Copy every line in the listing that contains "două".

•••

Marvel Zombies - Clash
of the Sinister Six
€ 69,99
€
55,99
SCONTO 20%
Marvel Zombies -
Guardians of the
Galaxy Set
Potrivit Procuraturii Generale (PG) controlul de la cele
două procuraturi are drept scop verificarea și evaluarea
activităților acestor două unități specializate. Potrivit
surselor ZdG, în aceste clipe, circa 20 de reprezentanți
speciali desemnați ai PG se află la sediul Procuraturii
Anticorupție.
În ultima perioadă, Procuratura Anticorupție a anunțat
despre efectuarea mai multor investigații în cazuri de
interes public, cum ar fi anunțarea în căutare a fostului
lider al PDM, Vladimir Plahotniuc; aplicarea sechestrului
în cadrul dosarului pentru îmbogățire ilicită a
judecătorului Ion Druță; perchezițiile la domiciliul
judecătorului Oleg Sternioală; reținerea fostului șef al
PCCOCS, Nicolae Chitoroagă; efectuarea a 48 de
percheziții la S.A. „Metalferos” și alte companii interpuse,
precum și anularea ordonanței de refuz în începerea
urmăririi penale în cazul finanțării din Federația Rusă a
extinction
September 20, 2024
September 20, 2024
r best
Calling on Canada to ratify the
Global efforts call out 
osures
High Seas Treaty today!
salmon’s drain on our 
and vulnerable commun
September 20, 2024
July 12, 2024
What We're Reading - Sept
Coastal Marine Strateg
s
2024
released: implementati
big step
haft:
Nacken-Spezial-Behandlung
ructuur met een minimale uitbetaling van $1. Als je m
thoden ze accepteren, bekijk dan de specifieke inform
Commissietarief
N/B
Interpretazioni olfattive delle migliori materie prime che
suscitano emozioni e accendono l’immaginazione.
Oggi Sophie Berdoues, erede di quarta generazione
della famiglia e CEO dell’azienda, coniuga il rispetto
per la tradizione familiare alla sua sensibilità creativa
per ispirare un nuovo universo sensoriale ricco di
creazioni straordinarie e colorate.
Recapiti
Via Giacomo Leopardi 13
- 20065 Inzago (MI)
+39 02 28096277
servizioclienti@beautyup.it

•••

§ **Written solution**:
două procuraturi are drept scop verificarea și evaluarea
activităților acestor două unități specializate. Potrivit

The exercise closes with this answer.